By Ayesha K. Mustafaa
The Southern Rural Black Women’s Initiative (SRBWI) released a report Nov. 10, showing that “a lack of educational and economic infrastructure reinforces the barriers to job opportunities for black women in rural Mississippi, particularly in the Delta area.”
Released in a press conference held in Mississippi’s Capitol building, the report’s findings span across the south to include rural areas in Alabama and Georgia. It showed that the “economic insecurities” are staggering, reflecting a day-to-day struggle to simply survive.
The numbers show that black women in the rural south earn nearly one-third less than white women; unemployment rate for black women is 23.6 percent while the rate for white women is at 5.9 percent – compared to the national unemployment rates.
The poorest county in the nation is Wilcox County, Alabama, where black women’s unemployment rate is as high as 36.1 percent to white women at 2.1 percent.
The report shows that opportunities to climb out of poverty are hindered in today’s job climate where access to the Internet is an important link in searching for job availability.
However, Mississippi has the lowest Internet accessibility (59 percent) for black women than in any other part of the country.
Philanthropic investments in the South to support programs aimed at women and girls also lag behind, according to the report.
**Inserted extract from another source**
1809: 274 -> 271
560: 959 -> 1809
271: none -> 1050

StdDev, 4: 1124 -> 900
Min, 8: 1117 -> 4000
Less than 1 percent goes to black women across the rural south, compared to nationwide assistance to women and girls at 5.4 percent of philanthropic support.
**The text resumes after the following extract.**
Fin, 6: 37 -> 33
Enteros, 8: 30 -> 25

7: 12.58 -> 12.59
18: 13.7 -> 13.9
According to SRBWI regional administrator Oleta Garrett Fitzgerald, who is also executive director of the Children’s Defense Fund Southern Regional Office, “Women in this region are increasingly becoming single heads of household and rank low or last on nearly every social indicator – from income and earnings to obesity and food security.”
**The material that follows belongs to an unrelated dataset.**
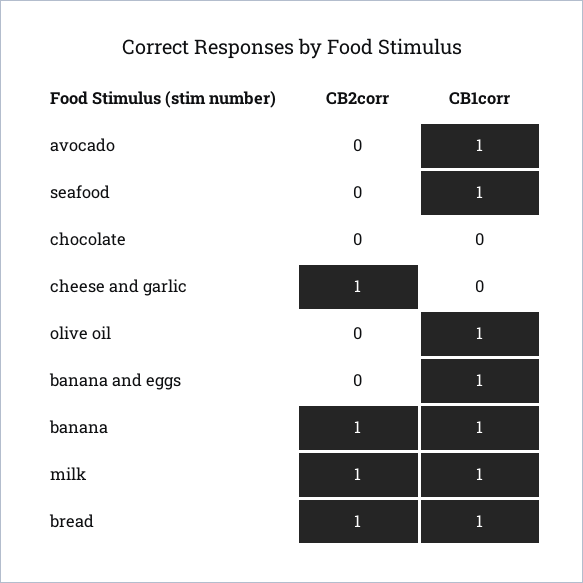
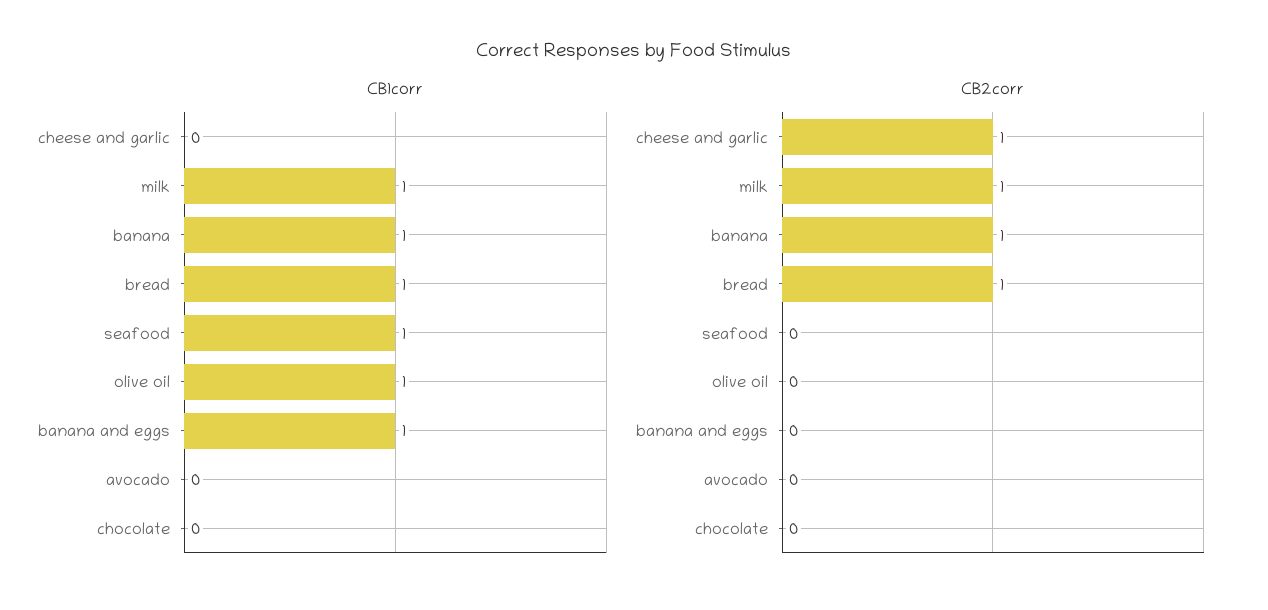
CB1corr, avocado: 1 -> 0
When they reach out for help, Fitzgerald said, “these women are made to feel like they are beggars asking for something they do not deserve.”
Fitzgerald said, “It also shows in the number of children showing up in extreme poverty conditions. When we talk about living in poverty, that is a family of four making $23,000 a year. Extreme poverty is a family living on half of that – $11,000 to $12,000 a year for a family of four.”
The author of the report is C. Nicole Mason, PhD, executive director of the Center for Research and Policy in the Public Interest. She said, “This report documents the barriers faced by these women; 200 women were interviewed across three states and nine counties.”
Mason said, “This report should be a call to philanthropists, foundations and our state government to infuse critical resources into communities to build the long-term economic security and well-being of low-income black women, children and families in the rural south.”
SRBWI works in 77 rural counties in the “black belt of Alabama, Georgia and in the Delta of Mississippi, working with the most neglected regions in the nation. Its goal, according to Fitzgerald, is “to bring resources to the rural communities and harness the leadership of these thousands of women and girls to advance legislation and policies at the local, state and federal levels to improve the long-term economic outcomes for them.”
Many of these women are taken off welfare, after which they have to rely on food stamps, family members and odd jobs to feed their families, said Mason. “It is not that they are off welfare and doing well or doing poor; they are not showing up anywhere,” she said.
“It is as if these women have disappeared in the labor market, and they have been pushed to the margins.”
Another factor in the report pointed to the high mortality rate of childbearing women, who have no health insurance – not even Obama Care. “Some fall in the gap – they don’t make enough money to pay for Obamacare subsidies and neither do they have access to Medicaid,” said Fitzgerald.
She added that they would benefit from Medicaid expansion which Mississippi government officials have blocked. Some families go to the emergency room as a form of health care, where they get diagnosed but do not get medications.
Sarah Bobrow-Williams, asset and finance development director for SRBWI, said most jobs available to these women are low wage and dead end, which calls for alternative economies to be developed to give opportunities for training and earned incomes.
She said this is needed to build community wealth and add value to the already owned land and access to agriculture. These landowners are faced with property taxes which they find difficult to pay.
So businesses in rural transportation and agriculture cooperatives are set up; some receive USDA value grants, where they produce and sell local products to local schools. The women are developing commercial kitchens.
Bobrow-Williams said the coops are agriculture businesses where the women in the Delta grow chemically free fresh produce to bring to market.
Gloria Sturdevant lives in the Mississippi Delta. She said the women and others in the Delta keep up their morale because of their great sense of community.
“The people in the Delta have a lot of hope and think things can change. They have the coops and try to provide seasonal income for their families,” she said. “They have family and church to sustain them.”
Natalie A. Collier is director of the Youth Initiative of the Southern Regional Office of the Children’s Defense Fund. Also impacting the children, she related that schools in the area have no running water, mold in corners of classrooms and computers so outdated they would “explode” if connected to the Internet.
SRBWI attempts to bring attention to these women to break this cycle of poverty.